- _Check your understanding_
1 – Answer these questions using the HBase mailing-list thread.
(a) Which HBase versions does Ted Yu recommend upgrading to?
(b) From which version is rolling restart supported, according to Sergey Shelukhin?
(c) What is the region's key bound for the dat table in cluster2?
2 – Supply the next part of the HBase mailing-list thread, picking up right after the last sentence of its earliest quoted message.

- _Reading passage_
Re: 【region compaction check key-bound or not】

Posted by Ted Yu <yu...@gmail.com>.
bq. upgrade to 0.94.6

Nit: upgrade to 0.94.6.1 (or 0.94.9 which was just released)

Cheers

On Wed, Jul 10, 2013 at 6:04 PM, Sergey Shelukhin <se...@hortonworks.com>wrote:

> Yeah, this is not going to work... moving storefiles manually between
> regions is generally not a good idea.
> Do you want to move entire table into new table? Then the best thing is
> probably to upgrade to 0.94.6 (rolling restart is supported from 0.94.3)
> and use HBase snapshots. You can use export table w/o upgrading.
> If you want to merge into existing table I'm not really sure what is the
> best way to do that. You might have to rewrite data with target region
> boundaries, or manually split and merge regions accordingly and run
> compactions. Then you can disable the table, copy the files and bulk load
> them into target cluster. See
> http://hbase.apache.org/book/arch.bulk.load.html
> Note that bulk load requires boundaries that fit within one region
> (matching or sub-range). There may be a tool that solves this but I'm not
> aware of it...
>
>
> On Wed, Jul 10, 2013 at 5:40 PM, Bing Jiang <jiangbinglover@gmail.com
> >wrote:
>
> > Thanks,Sergey.
> > These days, I want to move a table from one hbase cluster to another
> hbase
> > cluster, and there are the same table's schema.
> > So I want to move a region's storefile to another table's region
> > corresponding directory, and the key bound of regions are overlapped.
> > For example:
> > Cluster   |  Table | Region's key bound
> > cluster1  |  dat    |  [1ffff,2ffff]
> > cluster2  |  dat    |  [2bfff,31fff]
> >
> > In my opinion , if region files in cluster2 are move into cluster1's
> > regions, and make compaction(Minor && Major) upon the first region, it
> will
> > prune the improper key in (2ffff,31fff].
> > However I found hbase compaction cannot support that.
> >
> > Any idea would be thankful.
> >
> >
> > 2013/7/11 Sergey Shelukhin <se...@hortonworks.com>
> >
> > > You should not have to manually take care of region bounds in normal
> > > circumstances (unless you are reading the file from coprocessor in some
> > > special way, or something like that). Please tell us if you are seeing
> > any
> > > strange behavior :)
> > > See HalfStoreFileReader for the code that is used to read the
> referenced
> > > file and constrains the keys.
> > >
> > > On Wed, Jul 10, 2013 at 4:25 AM, Bing Jiang <jiangbinglover@gmail.com
> > > >wrote:
> > >
> > > > Hi,all
> > > >
> > > > If Region process splits, it will make a reference.After executing
> > child
> > > > region makes a compaction that absorbs all the reference. And I have
> a
> > > > question that how to make differences when executes scanner.

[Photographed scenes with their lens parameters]
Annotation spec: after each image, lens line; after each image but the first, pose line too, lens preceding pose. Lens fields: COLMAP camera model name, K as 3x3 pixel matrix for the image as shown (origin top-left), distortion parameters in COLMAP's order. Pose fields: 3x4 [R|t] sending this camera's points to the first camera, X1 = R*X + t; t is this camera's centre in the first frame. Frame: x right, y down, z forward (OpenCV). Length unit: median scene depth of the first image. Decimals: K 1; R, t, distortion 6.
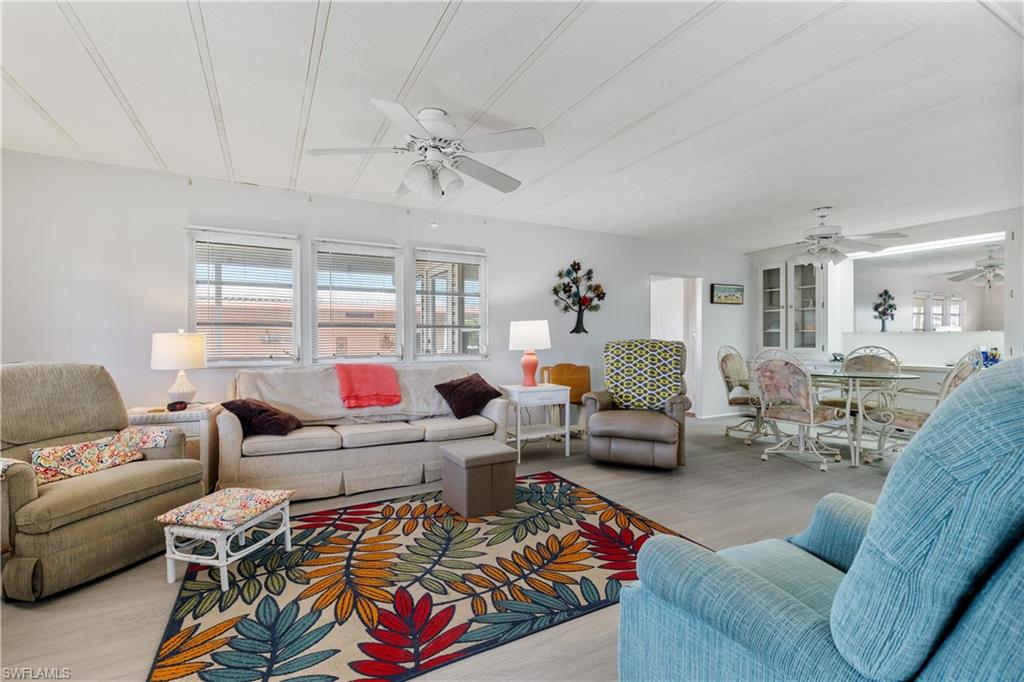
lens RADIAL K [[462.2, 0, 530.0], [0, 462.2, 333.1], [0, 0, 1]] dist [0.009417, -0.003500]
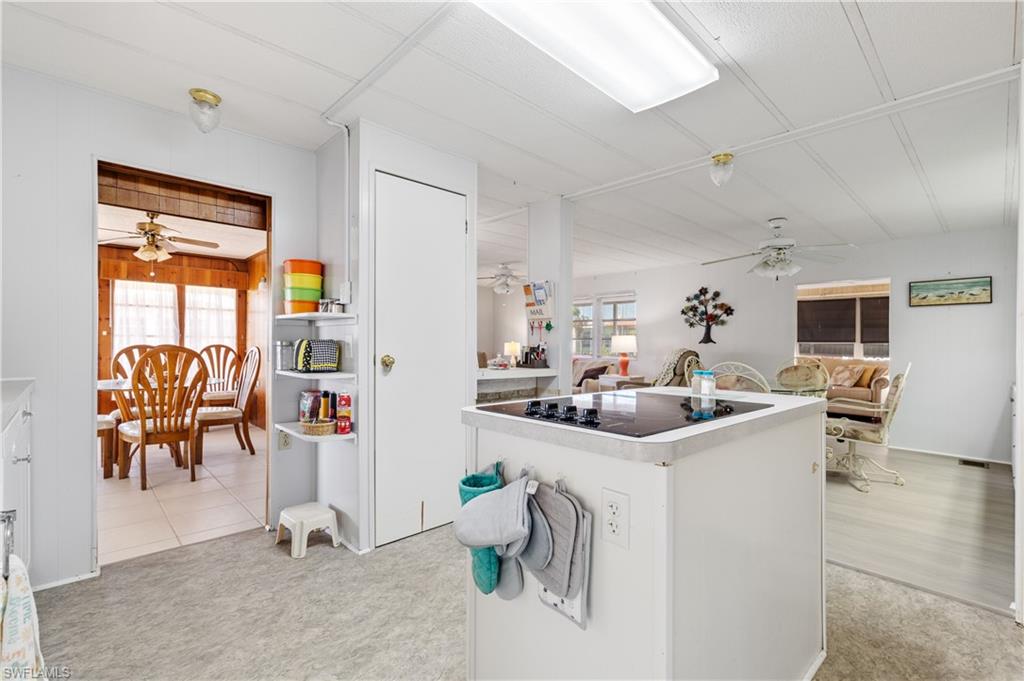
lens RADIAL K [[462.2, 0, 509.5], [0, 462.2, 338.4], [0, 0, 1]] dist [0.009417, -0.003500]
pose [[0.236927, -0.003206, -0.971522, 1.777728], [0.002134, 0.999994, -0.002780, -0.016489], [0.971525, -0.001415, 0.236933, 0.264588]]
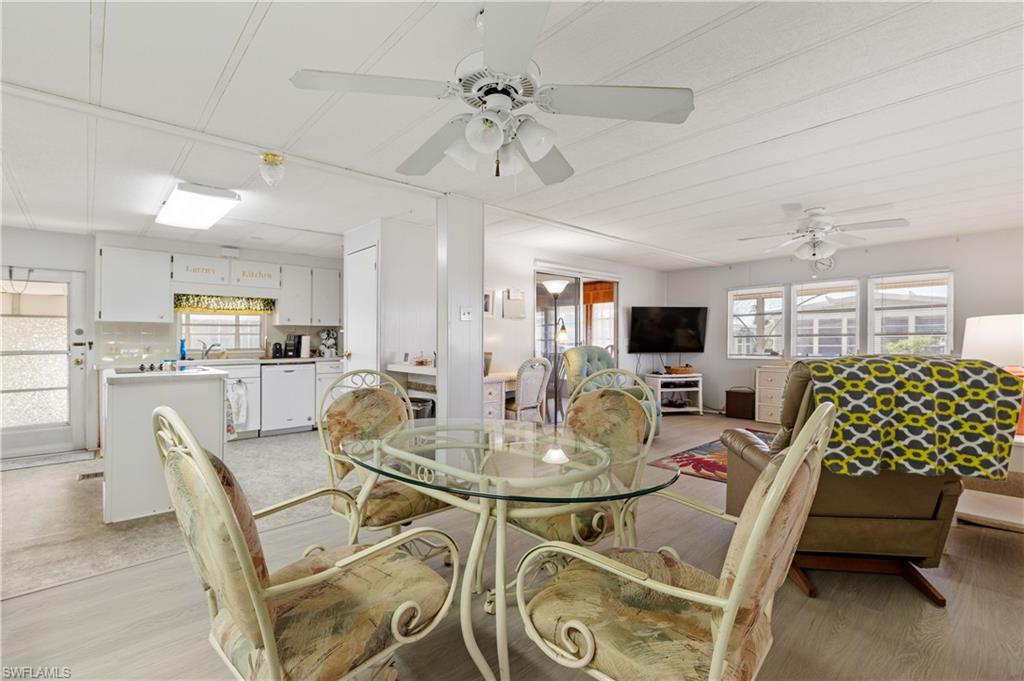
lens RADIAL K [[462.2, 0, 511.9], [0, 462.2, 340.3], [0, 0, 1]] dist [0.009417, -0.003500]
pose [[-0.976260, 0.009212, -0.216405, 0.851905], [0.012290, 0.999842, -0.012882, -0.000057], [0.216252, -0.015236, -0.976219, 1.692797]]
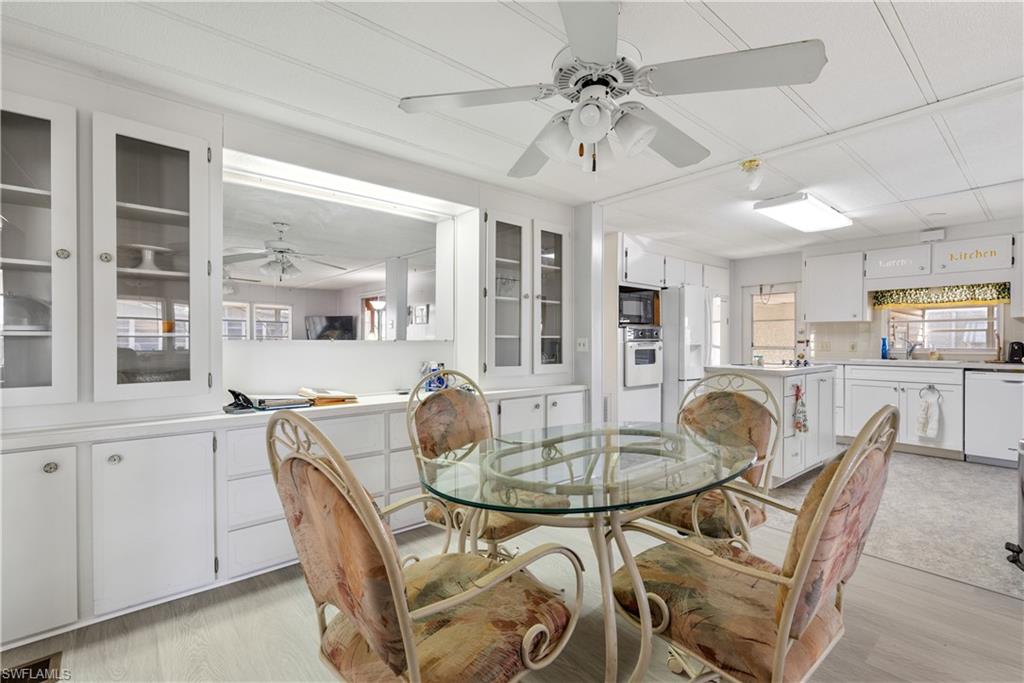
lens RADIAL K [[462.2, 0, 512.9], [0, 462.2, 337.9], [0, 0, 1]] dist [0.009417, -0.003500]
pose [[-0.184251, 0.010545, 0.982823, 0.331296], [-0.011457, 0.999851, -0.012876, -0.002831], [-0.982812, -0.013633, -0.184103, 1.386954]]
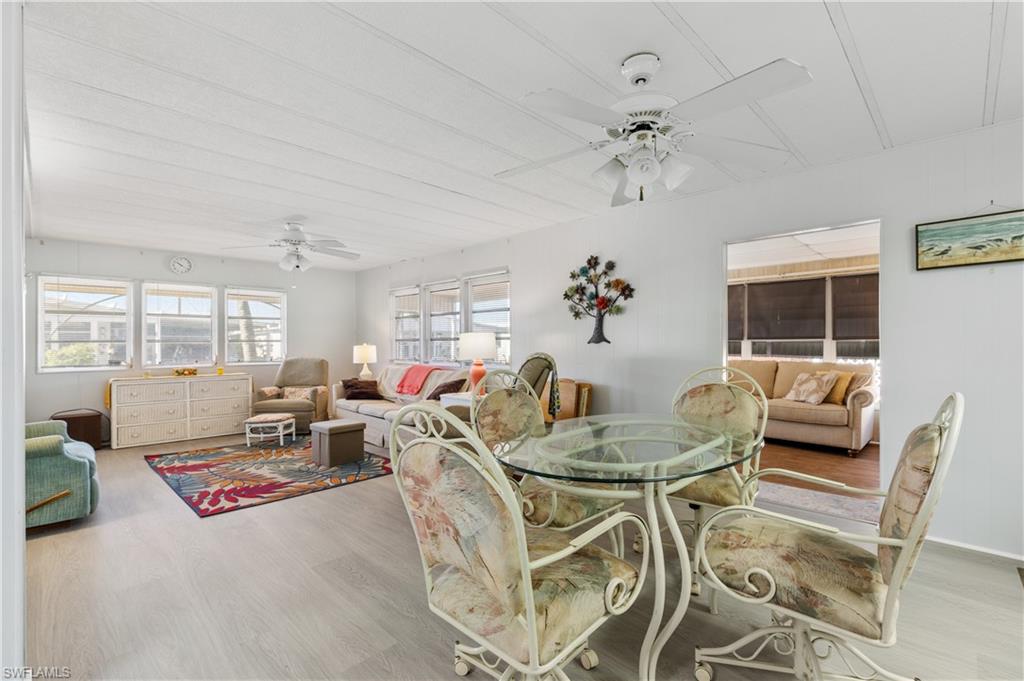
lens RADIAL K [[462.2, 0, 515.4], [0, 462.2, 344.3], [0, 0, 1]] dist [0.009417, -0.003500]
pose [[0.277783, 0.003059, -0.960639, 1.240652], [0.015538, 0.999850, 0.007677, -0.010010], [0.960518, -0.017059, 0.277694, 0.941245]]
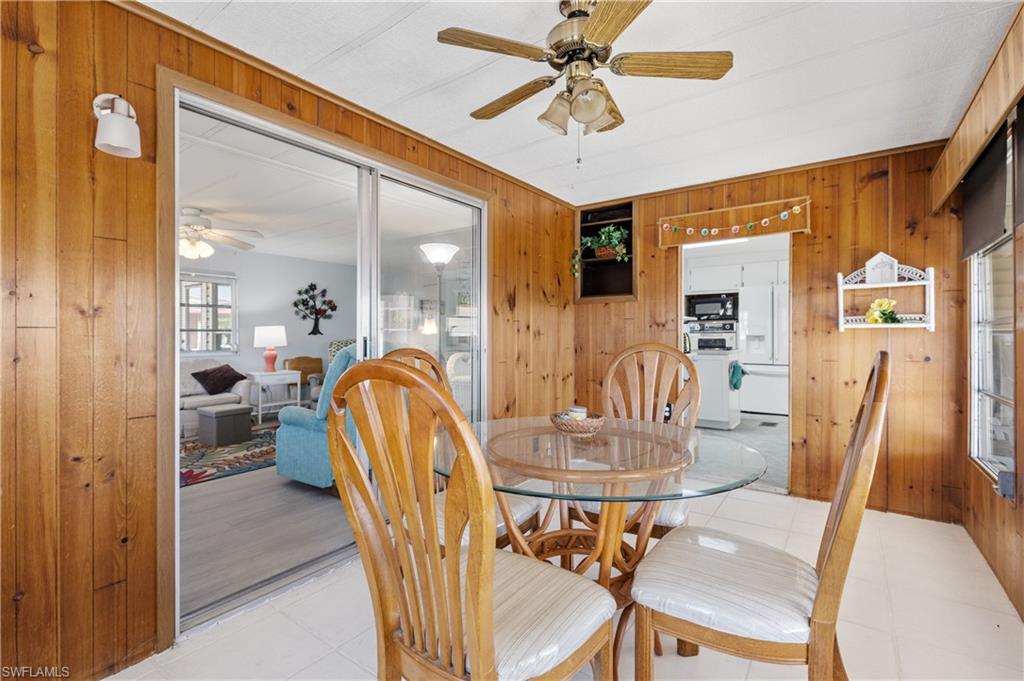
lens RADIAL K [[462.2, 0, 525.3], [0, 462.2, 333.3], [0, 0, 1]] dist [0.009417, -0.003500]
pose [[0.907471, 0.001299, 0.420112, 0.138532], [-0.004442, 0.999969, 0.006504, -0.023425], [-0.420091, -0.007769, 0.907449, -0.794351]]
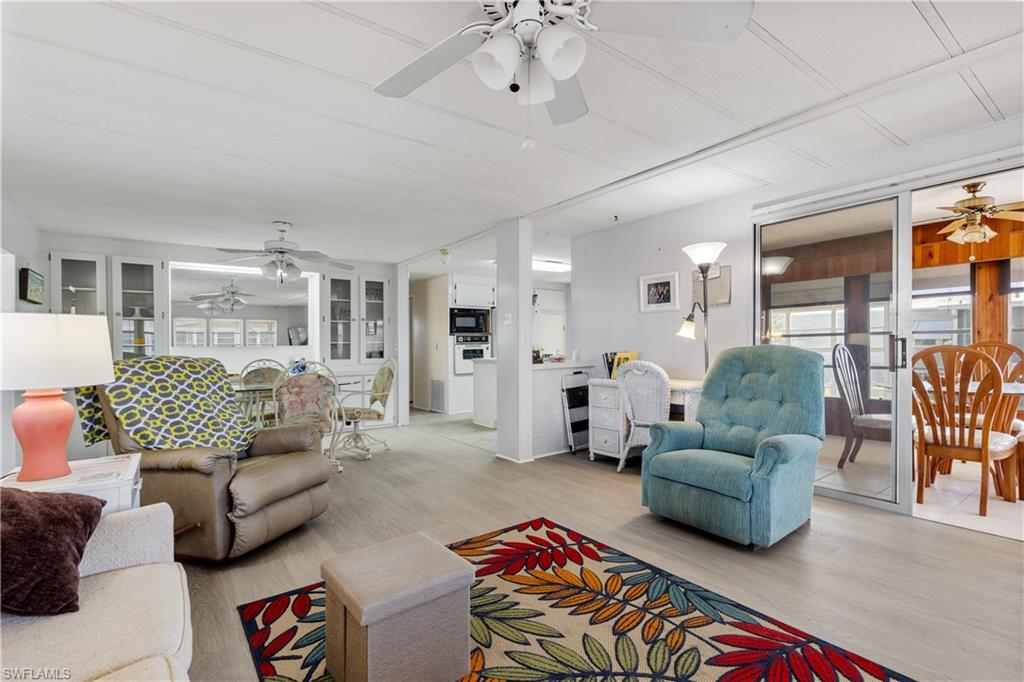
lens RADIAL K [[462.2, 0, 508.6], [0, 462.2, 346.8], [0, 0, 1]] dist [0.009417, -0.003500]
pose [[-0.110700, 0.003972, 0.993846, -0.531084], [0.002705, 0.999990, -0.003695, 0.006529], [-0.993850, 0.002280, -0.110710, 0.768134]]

- _Solved problems_
1 –
(a) 0.94.6.1, or 0.94.9.
(b) 0.94.3.
(c) [2bfff,31fff].

2 –
> > > > As we know that Compaction uses the scanner as well, so whether to
> set
> > > the
> > > > startKey and endKey of child region's bound, in order to guarantee
> that
> > > the
> > > > storefile in child region will not contain outlier keys? I cannot
> find
> > > code
> > > > to prove it, BTW, we use 0.94.3.
> > > >
> > > > Thanks.
> > > >
> > > > --
> > > > Bing Jiang
> > > > weibo: http://weibo.com/jiangbinglover
> > > > BLOG: http://blog.sina.com.cn/jiangbinglover
> > > > National Research Center for Intelligent Computing Systems
> > > > Institute of Computing technology
> > > > Graduate University of Chinese Academy of Science
> > > >
> > >
> >
> >
> >
> > --
> > Bing Jiang
> > Tel:(86)134-2619-1361
> > weibo: http://weibo.com/jiangbinglover
> > BLOG: http://blog.sina.com.cn/jiangbinglover
> > National Research Center for Intelligent Computing Systems
> > Institute of Computing technology
> > Graduate University of Chinese Academy of Science
> >
>

Re: 【region compaction check key-bound or not】

Posted by Ted Yu <yu...@gmail.com>.
bq. upgrade to 0.94.6

Nit: upgrade to 0.94.6.1 (or 0.94.9 which was just released)

Cheers

On Wed, Jul 10, 2013 at 6:04 PM, Sergey Shelukhin <se...@hortonworks.com>wrote:

> Yeah, this is not going to work... moving storefiles manually between
> regions is generally not a good idea.
> Do you want to move entire table into new table? Then the best thing is
> probably to upgrade to 0.94.6 (rolling restart is supported from 0.94.3)
> and use HBase snapshots. You can use export table w/o upgrading.
> If you want to merge into existing table I'm not really sure what is the
> best way to do that. You might have to rewrite data with target region
> boundaries, or manually split and merge regions accordingly and run
> compactions. Then you can disable the table, copy the files and bulk load
> them into target cluster. See
> http://hbase.apache.org/book/arch.bulk.load.html
> Note that bulk load requires boundaries that fit within one region
> (matching or sub-range). There may be a tool that solves this but I'm not
> aware of it...
>
>
> On Wed, Jul 10, 2013 at 5:40 PM, Bing Jiang <jiangbinglover@gmail.com
> >wrote:
>
> > Thanks,Sergey.
> > These days, I want to move a table from one hbase cluster to another
> hbase
> > cluster, and there are the same table's schema.
> > So I want to move a region's storefile to another table's region
> > corresponding directory, and the key bound of regions are overlapped.
> > For example:
> > Cluster   |  Table | Region's key bound
> > cluster1  |  dat    |  [1ffff,2ffff]
> > cluster2  |  dat    |  [2bfff,31fff]
> >
> > In my opinion , if region files in cluster2 are move into cluster1's
> > regions, and make compaction(Minor && Major) upon the first region, it
> will
> > prune the improper key in (2ffff,31fff].
> > However I found hbase compaction cannot support that.
> >
> > Any idea would be thankful.
> >
> >
> > 2013/7/11 Sergey Shelukhin <se...@hortonworks.com>
> >
> > > You should not have to manually take care of region bounds in normal
> > > circumstances (unless you are reading the file from coprocessor in some
> > > special way, or something like that). Please tell us if you are seeing
> > any
> > > strange behavior :)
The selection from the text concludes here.